Richard Pinder and family


Pinder, Zitelia Susan July 27, 1876, 3 months

From the Old Burying Ground records, City of Fredericton:

Richard M. Pinder claims a lot 8 x 13, old part bounded south by the Charles Mills lot, east by William Anderson’s lot and on the north by A. Estey’s lot. Enclosed by four wooden stakes and marked by monuments with names Stella and Robie on same. This lot was marked for the above claimer by William Craig in the early 1870s.

“Stella” and “Robbie” were the children of John and Elizabeth Wilson.

Richard M. Pinder lived in Brunswick Street on the north corner of Church. He was a partner in Cooper’s carriage trade in the 1870s, Cooper and Pinder. The carriage factory was in King Street between York and Westmorland Streets. He married Frances C. Payne, eldest daughter of Richard Payne, in 1874. Zitelia Susan was their daughter. Several others of their children died young, including two sons of diptheria in 1881.

Census, Fredericton, NB, 1901:

Pinder, Richard, head of household, born Feb 16 1846, aged 55

Francis, wife, Aug 28 1846, 54

Annie, daughter, Mar 19 1881, 20

May, daughter, Dec 30 1882, 18

Gertrude, daughter, Apr 16 1885, 15

Jack, son, Oct 4 1889, 11

Annie, mother, widow, Apr 6 1814, 86

Richard Pinder’s mother Ann, widow of John Pinder, was a confectioner and grocer. In 1861, the census showed Ann Pinder, 46, sharing a home with Elizabeth, 24; George, 13; Mary, 9; and three grandsons: Henry Devitt, 5; Francis, 3; and George R., 1 month.

The New Brunswick Directory for 1865-66 lists Richard and James Pinder, both carpenters, at Queen near St. John Street. Lovell’s Directory 1871 shows Richard M. Pinder, Colwell Pinder Company, Queen Street, and James K. Pinder, Builder, Queen Street.

New Brunswick Reporter and Fredericton Advertiser, Fredericton, NB, 1 April 1896:

Major Wm T. Howe of Stanley (York Co.) and Capt. R.M. Pinder of this city, two of the oldest officers in the 71st Battalion, have resigned their commissions in the militia…. Capt.
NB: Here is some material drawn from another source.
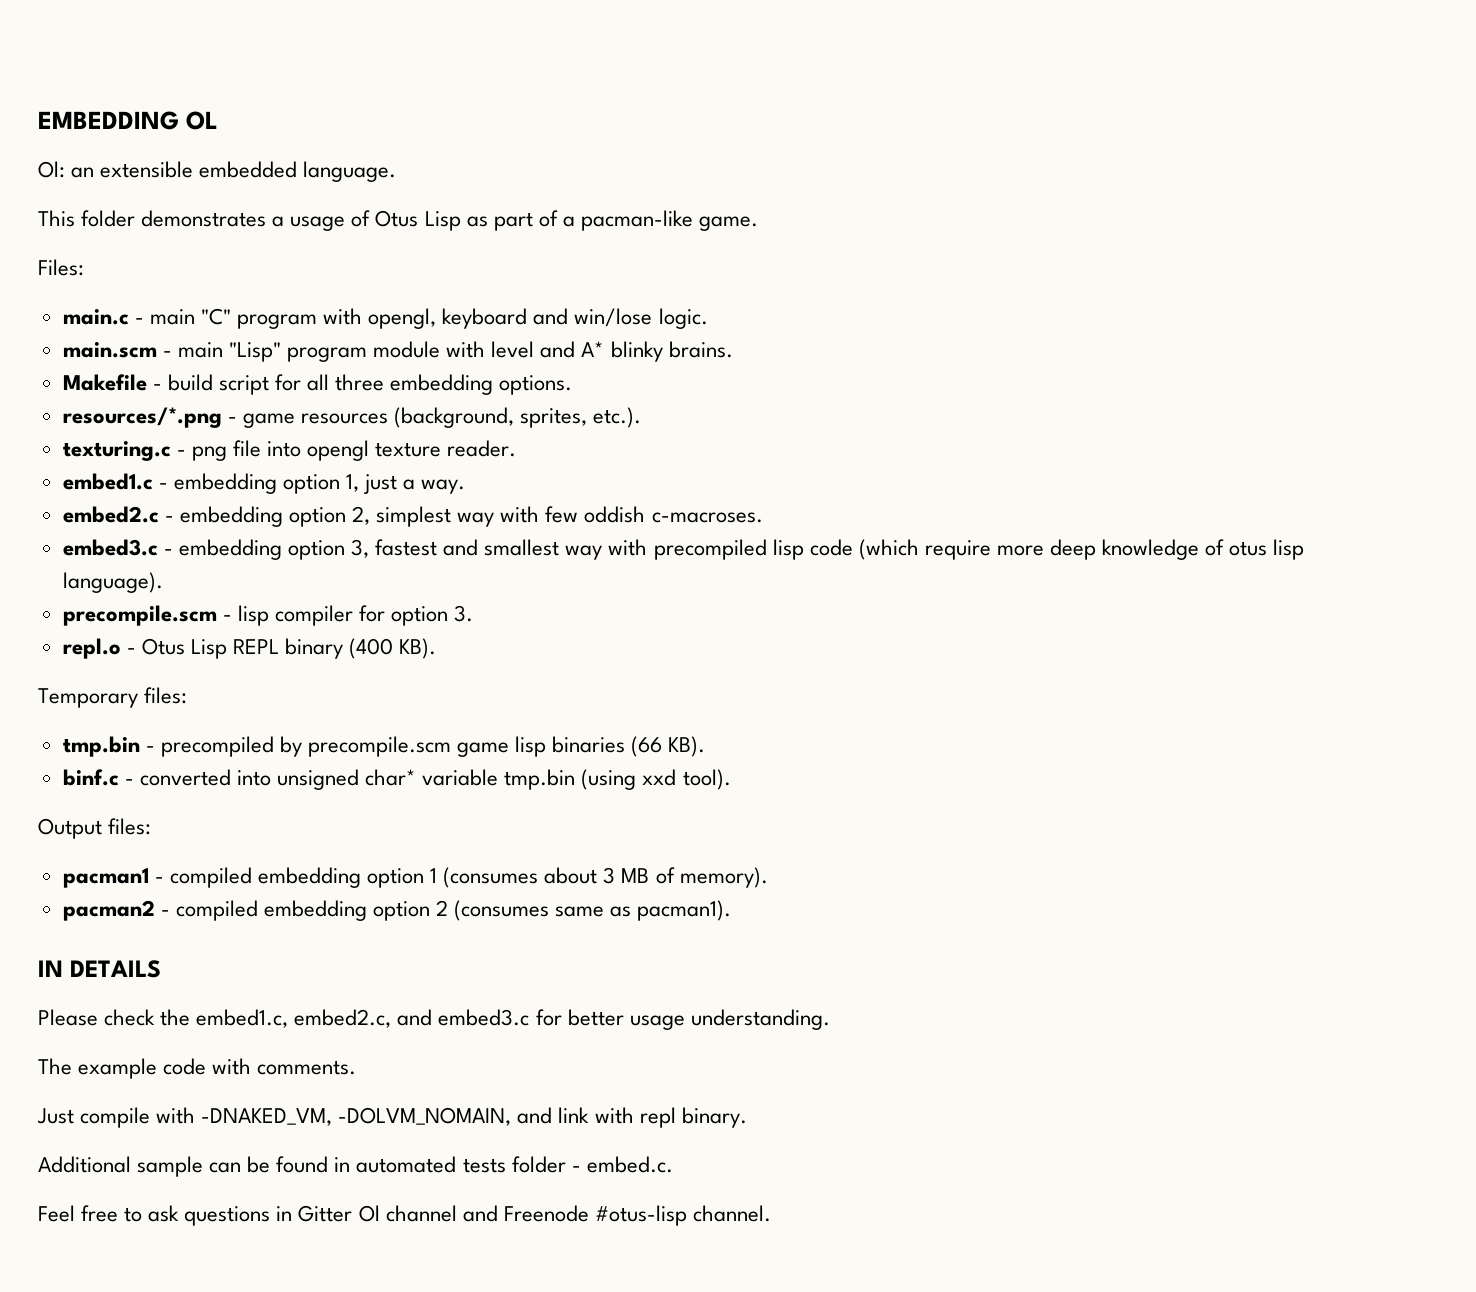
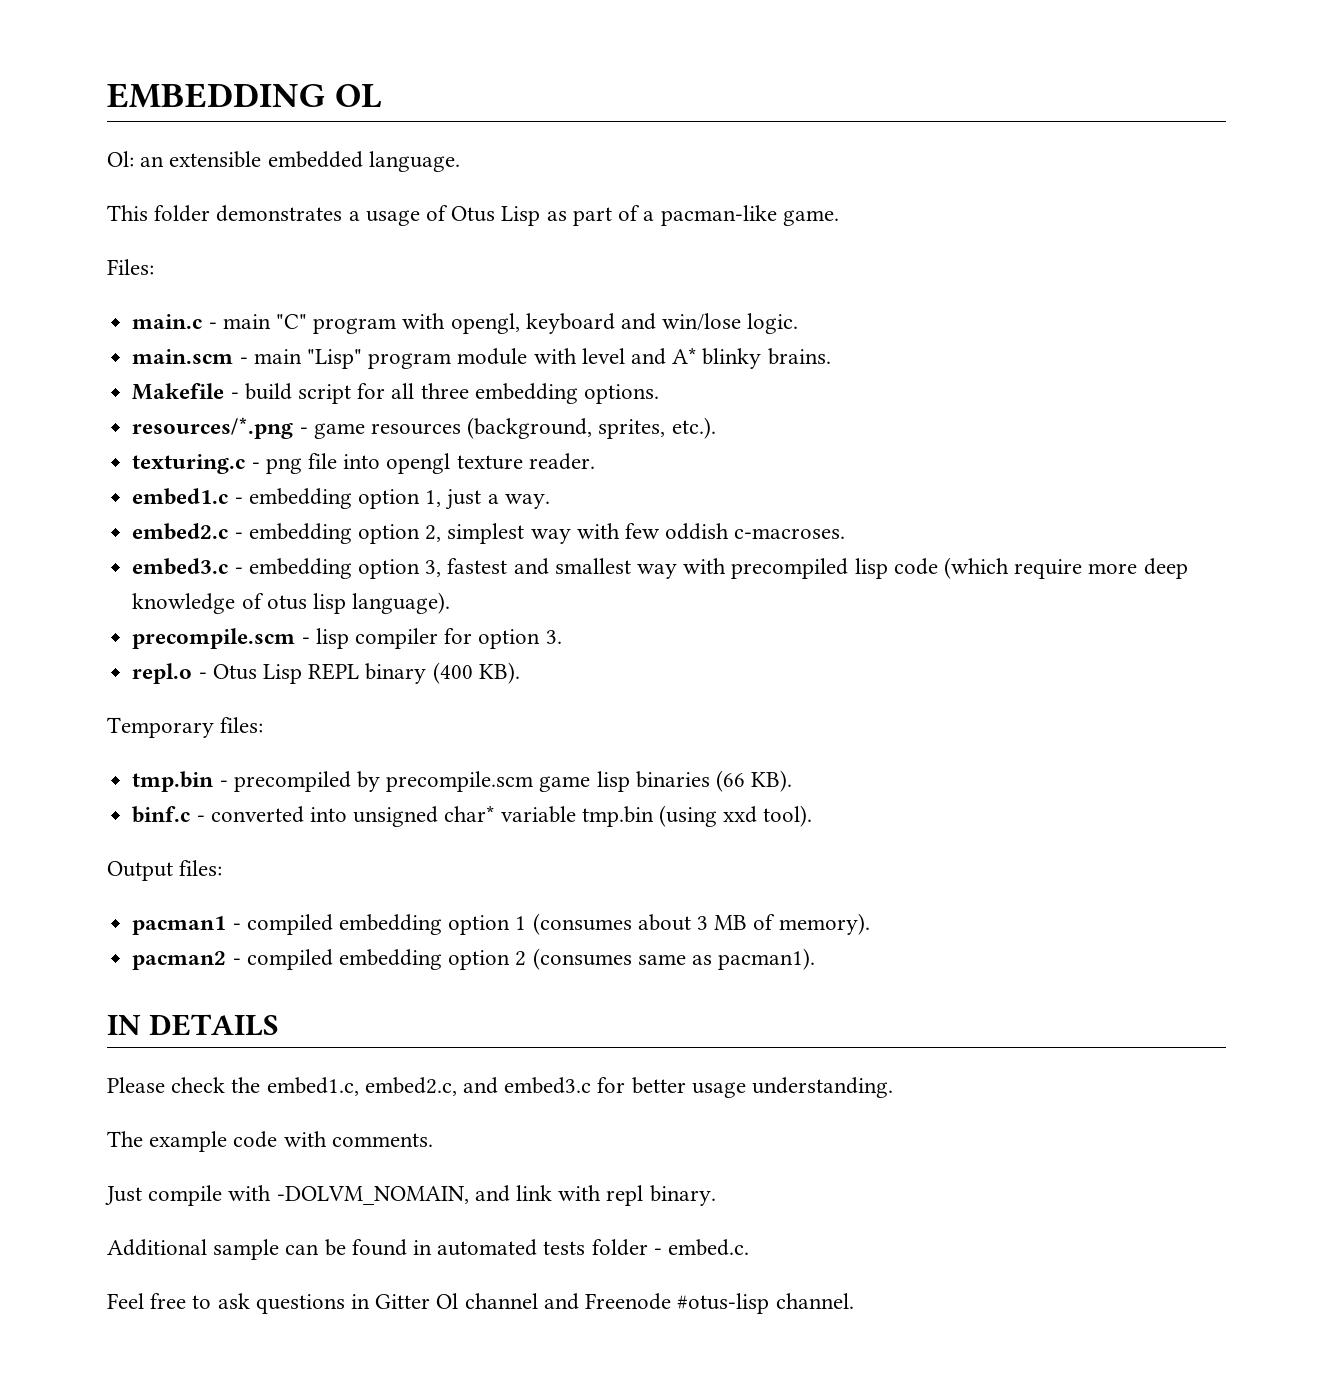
[201,1108,333,1126] -DNAKED_VM, -> (272, 1193) none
Pinder has been connected with the militia for nearly 35 years. He was a member of the old Victoria Rifles and was with his corps at St. Andrews at the time of the Fenian scare. He was a crack rifle shot in his younger days and was at Wimbleton with the Canadian team in 1875.

Pinder is not a common surname in Fredericton, and others listed in the records are most likely related to Richard Pinder.

Charles Mills and Maria Saunders


In Memory of Charles Mills, died April 2nd, 1875 aged 74 years. Also his wife Maria died July 4th 1876 aged 72 years.

Maria Saunders and her second husband are buried in a lot adjoining that of her first husband, Alexander Anderson, and four of their children. Lieutenant Charles Mills was the Adjutant of the 33rd Regiment, stationed in Fredericton between 1845 and 1848.

The Fredericton census, 1871, shows Charles Mills, gardener, aged 65, living with his wife, Marie, 65, and Alexander Anderson, stepson, 24, carpenter.

Alexander Anderson and children


In Memory of Alexander Anderson, died March 8, 1848, aged 47 years

Also Elizabeth Anderson, died November 10th, 1846, aged 4 years

Also Isabella Anderson, died March 8th, 1848, aged 9 months

Also William Anderson, died November 12th, 1850, aged 10 years.

Alexander Anderson of Fredericton, labourer, bought land in 1845 on the new Needham Street “as laid out by Mark Needham,” and evidently was strong and prosperous until residing in his new abode, where he and three of his children died within a few years.

His wife was Maria Saunders, and the family attended the Kirk. She and her only surviving child, Alexander, remained at their new address adjacent to the famous garden of William Watts. Charles Mills, her second husband, was a gardener.

Morning News, Saint John, NB, 19 April 1852:

Married on the 13th inst. by the Rev. J. M. Brooke, Mr. Charles Mills to Maria, widow of the late Alexander Anderson, all of Fredericton.